La cause d’Edmond Michelet a été ouverte par Mgr Bernard Charrier, évêque de Tulle, le 16 septembre 2006 à Brive. Présidée par le professeur Yves-Marie Hilaire (professeur honoraire de l’université Charles-de-Gaulle / Lille 3), la commission historique est composée de 7 historiens. Cette équipe travaille en lien étroit avec la postulatrice de la cause, Lucienne Sallé. Mgr Charrier n’hésite pas à mélanger la béatification d’Edmond Michelet et celle de ses choix politiques :
Il a été un homme de fidélité, et de courage, de foi et de prière. Sa foi était éclairée par ses lectures, par ses échanges au sein d’un large réseau d’amis laïcs comme lui et de religieux. Ce qui me touche, c’est la fidélité de cet homme à ses convictions chrétiennes, au sein même de ses engagements. Mais j’ajoute, il fut aussi un homme libre, capable de faire des choix et de les assumer : le choix d’être résistant à la première heure, le choix d’un engagement politique avec ses risques. […] Je suis de ceux qui espèrent qu’un jour l’Eglise reconnaîtra la sainteté d’Edmond Michelet. Mais c’est une décision encore à venir. Nous sommes présentement à l’heure du discernement et de la recherche des témoignages, des documents, pour comprendre une histoire, la sienne et celle de son époque. […] Dès maintenant pourtant, pour les chrétiens du diocèse de Tulle et pour beaucoup d’autres, l’expérience humaine, le chemin spirituel et l’engagement d’Edmond Michelet, étonnent et stimulent. Ils réveillent l’idée qu’être chrétien n’est pas une petite affaire, qu’il en va au contraire d’une foi éclairée et active, qu’on peut être chrétien quand on assume des responsabilités importantes, que la politique doit être animée, elle aussi, par une forte exigence éthique.
Il reste que les choix politiques (et surtout religieux) de la démocratie chrétienne ouest-européenne n’ont pas été heureux. Je partage avec les démocrates chrétiens d’après guerre une commune aversion pour le national-socialisme et pour le marxisme-léninisme, mais je ne vois aucune raison d’approuver le prétendu anti-colonialisme (qui consista à laisser la voie libre à l’impérialisme soviétique en attendant la théocratie islamiste, sans parler du grave recul en termes de développement économique et culturel des pays concernés).

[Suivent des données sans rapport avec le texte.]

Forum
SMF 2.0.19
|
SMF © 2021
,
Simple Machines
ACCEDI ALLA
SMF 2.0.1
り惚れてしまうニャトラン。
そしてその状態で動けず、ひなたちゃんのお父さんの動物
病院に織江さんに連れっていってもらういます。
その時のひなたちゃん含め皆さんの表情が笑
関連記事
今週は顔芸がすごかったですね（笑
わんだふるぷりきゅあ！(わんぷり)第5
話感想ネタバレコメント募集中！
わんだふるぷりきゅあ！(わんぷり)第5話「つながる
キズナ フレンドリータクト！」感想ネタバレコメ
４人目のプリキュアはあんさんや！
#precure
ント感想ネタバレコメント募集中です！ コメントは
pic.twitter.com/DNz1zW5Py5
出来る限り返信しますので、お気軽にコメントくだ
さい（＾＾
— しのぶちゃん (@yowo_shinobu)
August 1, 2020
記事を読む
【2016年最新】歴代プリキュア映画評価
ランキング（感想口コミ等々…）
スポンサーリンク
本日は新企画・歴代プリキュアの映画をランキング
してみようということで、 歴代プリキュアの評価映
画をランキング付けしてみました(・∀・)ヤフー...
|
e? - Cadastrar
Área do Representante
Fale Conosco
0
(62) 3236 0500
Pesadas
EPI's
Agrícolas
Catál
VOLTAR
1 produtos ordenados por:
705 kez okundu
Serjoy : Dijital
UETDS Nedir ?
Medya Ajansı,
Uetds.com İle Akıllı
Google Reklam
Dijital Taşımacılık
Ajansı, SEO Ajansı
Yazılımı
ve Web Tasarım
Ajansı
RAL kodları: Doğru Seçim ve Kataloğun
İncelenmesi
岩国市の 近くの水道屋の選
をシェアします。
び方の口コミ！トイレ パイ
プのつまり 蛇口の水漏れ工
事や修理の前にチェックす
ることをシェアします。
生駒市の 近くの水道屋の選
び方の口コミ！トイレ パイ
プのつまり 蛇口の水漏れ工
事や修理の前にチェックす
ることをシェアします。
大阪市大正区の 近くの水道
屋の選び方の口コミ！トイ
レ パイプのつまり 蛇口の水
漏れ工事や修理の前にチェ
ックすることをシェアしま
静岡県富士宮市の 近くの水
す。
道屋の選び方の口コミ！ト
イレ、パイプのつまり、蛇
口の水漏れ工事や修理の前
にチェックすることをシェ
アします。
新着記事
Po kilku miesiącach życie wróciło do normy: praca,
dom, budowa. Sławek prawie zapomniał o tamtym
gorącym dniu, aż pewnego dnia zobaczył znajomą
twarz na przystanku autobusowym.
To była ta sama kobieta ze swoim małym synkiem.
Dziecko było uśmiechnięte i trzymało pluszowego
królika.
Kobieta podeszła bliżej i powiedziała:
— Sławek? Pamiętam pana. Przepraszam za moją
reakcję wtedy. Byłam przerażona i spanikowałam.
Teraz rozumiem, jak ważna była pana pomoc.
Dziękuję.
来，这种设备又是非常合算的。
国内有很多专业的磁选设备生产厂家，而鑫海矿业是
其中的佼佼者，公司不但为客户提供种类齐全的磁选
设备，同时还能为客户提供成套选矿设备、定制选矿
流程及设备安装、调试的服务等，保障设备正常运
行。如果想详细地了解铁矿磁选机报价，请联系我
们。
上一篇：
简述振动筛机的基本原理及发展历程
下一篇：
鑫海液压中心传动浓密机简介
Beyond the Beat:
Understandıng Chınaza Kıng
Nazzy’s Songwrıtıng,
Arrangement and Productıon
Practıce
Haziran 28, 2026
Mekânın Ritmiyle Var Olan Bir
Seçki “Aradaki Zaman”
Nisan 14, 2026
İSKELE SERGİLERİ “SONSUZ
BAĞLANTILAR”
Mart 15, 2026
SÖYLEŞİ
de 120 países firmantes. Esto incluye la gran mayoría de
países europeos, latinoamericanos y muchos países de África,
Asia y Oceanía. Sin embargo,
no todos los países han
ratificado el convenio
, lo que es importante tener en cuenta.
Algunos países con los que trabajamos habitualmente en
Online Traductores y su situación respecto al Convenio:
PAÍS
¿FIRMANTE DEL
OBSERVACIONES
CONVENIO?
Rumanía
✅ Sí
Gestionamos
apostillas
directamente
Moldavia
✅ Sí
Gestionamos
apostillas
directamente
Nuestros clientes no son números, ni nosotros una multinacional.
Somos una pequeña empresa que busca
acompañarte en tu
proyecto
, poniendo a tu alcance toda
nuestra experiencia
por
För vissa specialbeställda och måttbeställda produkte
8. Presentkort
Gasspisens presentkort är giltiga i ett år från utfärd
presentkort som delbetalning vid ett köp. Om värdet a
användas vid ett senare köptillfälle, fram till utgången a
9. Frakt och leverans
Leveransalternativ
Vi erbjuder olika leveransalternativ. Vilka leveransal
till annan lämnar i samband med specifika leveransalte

Je ne vois aucune raison surtout d’approuver l’espèce de progressisme diffuse qui nous promettait la paix par la disparition des nations et une dissolution de l’Eglise catholique dans une espèce de magma interreligieux. […] Qui peut nier aussi que la démocratie chrétienne s’est toujours alliée avec le socialisme, y compris communiste, contre les chrétiens dits « conservateurs »? Bref, chacun fait ce qu’il veut en politique (à condition naturellement de respecter la loi naturelle et la loi divine), mais je ne me sens pas vraiment porté à applaudir aux « réussites » démocrates chrétiennes! Et je ne verrais donc pas volontiers une canonisation de ces orientations politiques. […] J’ai, en particulier, un peu de mal à croire qu’un homme qui a rétabli la peine de mort pour crime politique, qui a fait pression (alors que sa mission de Garde des sceaux aurait exigé un peu de retenue, pour ne rien dire de l’indépendance de la justice) sur les tribunaux pour « obtenir » la peine de mort contre les généraux Challe et Zeller (et peut-être d’autres encore), puisse être béatifié. Surtout en un temps où Rome est plutôt sur une « ligne » très réservée, pour ne pas dire plus, à propos de la peine de mort. […]Si béatification il y a, elle ne pourra donc sanctionner que la qualité de la vie personnelle du croyant.